Full PostgreSQL Features:

  • PostGIS spatial operations
  • GIN indexes for JSONB
  • JSONB queries and operations
  • Complex constraints and checks
  • All PostgreSQL-specific features

Fast Execution:

  • Template-based cloning (milliseconds per test)
  • Parallel test execution
  • No migration overhead per test

Isolation:

  • Each test gets a clean database
  • No state leakage between tests
  • Safe parallel execution

Troubleshooting

Tests Fail with "connection refused"

Problem: PostgreSQL server is not running.

Solution:

# Start PostgreSQL
docker compose up -d postgres

# Or check if PostgreSQL is running
pg_isready -h localhost -p 5433

Tests Fail with "PostGIS not available"

Problem: PostGIS extension is not installed.

Solution: Install PostGIS extension:

# In PostgreSQL
CREATE EXTENSION IF NOT EXISTS postgis;

Or use PostGIS Docker image:

image: postgis/postgis:15-3.4

Tests are Slow

Problem: Template database not being reused.

Solution:

  • Ensure PostgreSQL server is running
  • Check that migrations haven't changed (Hash() method)
- - - - - - -
ASSIGNMENT A
List every item under the "Full PostgreSQL Features" heading in the PostgreSQL testing guide.
ASSIGNMENT B
According to the PostgreSQL testing guide, what Docker image can you use to get PostGIS?
ASSIGNMENT C
Continue the PostgreSQL testing guide from the point where it stops.

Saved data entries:
- - - - - - -
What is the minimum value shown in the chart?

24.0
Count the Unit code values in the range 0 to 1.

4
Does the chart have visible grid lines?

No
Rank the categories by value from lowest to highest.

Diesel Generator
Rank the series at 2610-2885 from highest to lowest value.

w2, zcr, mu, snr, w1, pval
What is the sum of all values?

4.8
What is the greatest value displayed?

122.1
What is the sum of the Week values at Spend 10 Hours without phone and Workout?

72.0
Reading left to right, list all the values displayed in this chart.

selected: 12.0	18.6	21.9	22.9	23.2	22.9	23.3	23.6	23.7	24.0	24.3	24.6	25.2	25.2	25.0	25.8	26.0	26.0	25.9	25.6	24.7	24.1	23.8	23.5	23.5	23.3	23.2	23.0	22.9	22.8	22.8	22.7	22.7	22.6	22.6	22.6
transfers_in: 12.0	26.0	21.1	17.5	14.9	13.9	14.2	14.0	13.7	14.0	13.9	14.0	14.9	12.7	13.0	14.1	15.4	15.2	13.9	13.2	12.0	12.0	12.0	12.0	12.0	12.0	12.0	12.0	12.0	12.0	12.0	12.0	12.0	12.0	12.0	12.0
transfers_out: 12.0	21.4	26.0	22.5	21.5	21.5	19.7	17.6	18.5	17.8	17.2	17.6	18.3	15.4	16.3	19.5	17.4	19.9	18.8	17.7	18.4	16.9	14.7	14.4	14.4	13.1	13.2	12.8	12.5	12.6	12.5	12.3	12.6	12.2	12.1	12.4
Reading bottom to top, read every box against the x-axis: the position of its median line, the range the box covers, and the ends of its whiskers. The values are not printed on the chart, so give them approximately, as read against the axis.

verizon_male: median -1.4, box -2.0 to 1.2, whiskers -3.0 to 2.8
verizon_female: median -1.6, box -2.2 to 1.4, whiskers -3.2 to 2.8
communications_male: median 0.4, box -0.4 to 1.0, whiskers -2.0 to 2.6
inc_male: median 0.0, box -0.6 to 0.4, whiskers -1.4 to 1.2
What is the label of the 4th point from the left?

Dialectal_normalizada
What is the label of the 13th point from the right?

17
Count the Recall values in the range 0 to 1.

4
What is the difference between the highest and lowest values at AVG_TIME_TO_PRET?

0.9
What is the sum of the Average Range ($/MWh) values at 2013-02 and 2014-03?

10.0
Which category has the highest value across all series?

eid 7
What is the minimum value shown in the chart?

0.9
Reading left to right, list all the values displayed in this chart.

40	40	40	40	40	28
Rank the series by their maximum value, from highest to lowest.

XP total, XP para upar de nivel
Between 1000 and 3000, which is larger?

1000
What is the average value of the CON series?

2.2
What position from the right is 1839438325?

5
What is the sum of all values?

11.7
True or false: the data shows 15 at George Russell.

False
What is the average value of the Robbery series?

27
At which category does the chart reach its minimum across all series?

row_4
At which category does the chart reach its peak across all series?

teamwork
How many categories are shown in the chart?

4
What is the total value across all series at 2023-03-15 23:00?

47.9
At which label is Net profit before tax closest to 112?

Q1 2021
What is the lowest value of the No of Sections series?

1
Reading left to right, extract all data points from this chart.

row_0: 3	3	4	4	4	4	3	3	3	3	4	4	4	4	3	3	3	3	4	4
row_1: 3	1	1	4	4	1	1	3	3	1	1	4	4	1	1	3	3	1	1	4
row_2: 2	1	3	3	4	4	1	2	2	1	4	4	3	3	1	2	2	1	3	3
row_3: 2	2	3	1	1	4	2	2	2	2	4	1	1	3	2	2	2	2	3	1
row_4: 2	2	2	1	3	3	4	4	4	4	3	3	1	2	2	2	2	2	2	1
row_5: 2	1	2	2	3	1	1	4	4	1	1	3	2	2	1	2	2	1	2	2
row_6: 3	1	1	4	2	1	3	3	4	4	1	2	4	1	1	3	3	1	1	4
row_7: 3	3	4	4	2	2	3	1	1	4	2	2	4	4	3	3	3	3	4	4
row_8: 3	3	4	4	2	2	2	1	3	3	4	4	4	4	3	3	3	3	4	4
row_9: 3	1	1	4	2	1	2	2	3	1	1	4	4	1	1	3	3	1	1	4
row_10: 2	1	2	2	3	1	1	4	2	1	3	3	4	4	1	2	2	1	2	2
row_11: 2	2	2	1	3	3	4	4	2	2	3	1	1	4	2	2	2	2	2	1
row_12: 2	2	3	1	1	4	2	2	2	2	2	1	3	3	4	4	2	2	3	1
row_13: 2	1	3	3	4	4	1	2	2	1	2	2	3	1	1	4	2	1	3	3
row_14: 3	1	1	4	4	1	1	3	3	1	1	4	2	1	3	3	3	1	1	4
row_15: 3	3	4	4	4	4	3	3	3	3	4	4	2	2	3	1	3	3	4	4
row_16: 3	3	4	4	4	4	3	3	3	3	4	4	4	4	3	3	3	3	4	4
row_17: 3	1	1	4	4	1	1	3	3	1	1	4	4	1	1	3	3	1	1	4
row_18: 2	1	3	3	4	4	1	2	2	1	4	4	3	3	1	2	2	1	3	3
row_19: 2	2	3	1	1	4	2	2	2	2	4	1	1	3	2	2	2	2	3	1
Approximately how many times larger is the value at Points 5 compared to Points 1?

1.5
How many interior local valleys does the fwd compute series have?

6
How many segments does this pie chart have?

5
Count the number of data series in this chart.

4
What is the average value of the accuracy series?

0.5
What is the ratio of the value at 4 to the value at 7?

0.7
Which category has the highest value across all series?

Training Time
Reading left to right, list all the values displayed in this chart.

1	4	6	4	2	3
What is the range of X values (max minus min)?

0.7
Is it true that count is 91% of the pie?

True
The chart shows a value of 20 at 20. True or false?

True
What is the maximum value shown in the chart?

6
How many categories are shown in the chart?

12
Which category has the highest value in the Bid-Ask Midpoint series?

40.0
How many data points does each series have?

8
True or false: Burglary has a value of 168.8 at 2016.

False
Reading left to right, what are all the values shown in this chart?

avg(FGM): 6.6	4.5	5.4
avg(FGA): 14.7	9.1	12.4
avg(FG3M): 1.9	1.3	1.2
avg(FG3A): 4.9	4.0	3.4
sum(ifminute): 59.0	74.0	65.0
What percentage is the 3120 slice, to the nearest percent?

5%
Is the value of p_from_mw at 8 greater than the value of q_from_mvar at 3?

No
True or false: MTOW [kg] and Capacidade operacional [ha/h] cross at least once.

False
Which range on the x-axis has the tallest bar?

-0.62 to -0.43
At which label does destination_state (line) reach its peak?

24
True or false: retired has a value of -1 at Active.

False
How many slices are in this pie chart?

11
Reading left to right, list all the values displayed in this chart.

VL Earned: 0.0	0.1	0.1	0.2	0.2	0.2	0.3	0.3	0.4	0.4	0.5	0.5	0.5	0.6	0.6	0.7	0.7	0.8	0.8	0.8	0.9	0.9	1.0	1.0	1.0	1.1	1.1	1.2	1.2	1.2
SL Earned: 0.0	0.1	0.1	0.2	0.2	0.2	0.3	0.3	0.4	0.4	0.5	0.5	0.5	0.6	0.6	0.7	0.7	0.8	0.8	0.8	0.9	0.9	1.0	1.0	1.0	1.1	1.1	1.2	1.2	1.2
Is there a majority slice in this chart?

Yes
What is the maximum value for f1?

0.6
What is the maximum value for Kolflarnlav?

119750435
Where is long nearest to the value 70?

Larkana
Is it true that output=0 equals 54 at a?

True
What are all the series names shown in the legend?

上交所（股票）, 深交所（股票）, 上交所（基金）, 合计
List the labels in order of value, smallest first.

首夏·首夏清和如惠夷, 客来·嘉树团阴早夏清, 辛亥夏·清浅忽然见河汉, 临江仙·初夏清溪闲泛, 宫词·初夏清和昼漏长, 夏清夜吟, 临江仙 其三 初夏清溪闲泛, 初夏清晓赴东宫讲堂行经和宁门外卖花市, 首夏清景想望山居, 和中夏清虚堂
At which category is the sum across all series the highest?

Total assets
- - - - - - -
ANSWER SPACE A
- PostGIS spatial operations
- GIN indexes for JSONB
- JSONB queries and operations
- Complex constraints and checks
- All PostgreSQL-specific features

ANSWER SPACE B
postgis/postgis:15-3.4

ANSWER SPACE C
  • Use RAM-backed volume for Docker:
    volumes:
      - type: tmpfs
        target: /var/lib/postgresql/data
    

Migration Errors

Problem: Migrations fail during template creation.

Solution:

  • Check PostgreSQL logs
  • Verify PostGIS extension is available
  • Ensure user has CREATEDB privileges

CI/CD Integration

GitHub Actions Example

services:
  postgres:
    image: postgis/postgis:15-3.4
    env:
      POSTGRES_PASSWORD: test123
    options: >-
      --health-cmd pg_isready
      --health-interval 10s
      --health-timeout 5s
      --health-retries 5      

env:
  POSTGRES_HOST: localhost
  POSTGRES_PORT: 5432
  POSTGRES_USER: postgres
  POSTGRES_PASSWORD: test123

Performance Tips

  1. Use Template Databases: pgtestdb automatically uses templates for speed
  2. Run Tests in Parallel: Tests are isolated, safe to run concurrently
  3. RAM-Backed Storage: Use tmpfs volumes for Docker for faster I/O
  4. Optimize PostgreSQL: Disable fsync and synchronous_commit for tests:
    command:
      - postgres
      - -c fsync=off
      - -c synchronous_commit=off
    

Migration from SQLite

All tests have been migrated from SQLite to PostgreSQL. Key changes:

  • SetupTestDB() now requires *testing.T parameter
  • Tests use real PostgreSQL with all features
  • PostGIS spatial operations work correctly
  • GIN indexes and JSONB queries supported
  • No more SQLite compatibility issues

Database Backup

Backup Production Database

Before running tests or making changes, backup your production database using the Cobra CLI:

Using Dev Mode (Docker Compose)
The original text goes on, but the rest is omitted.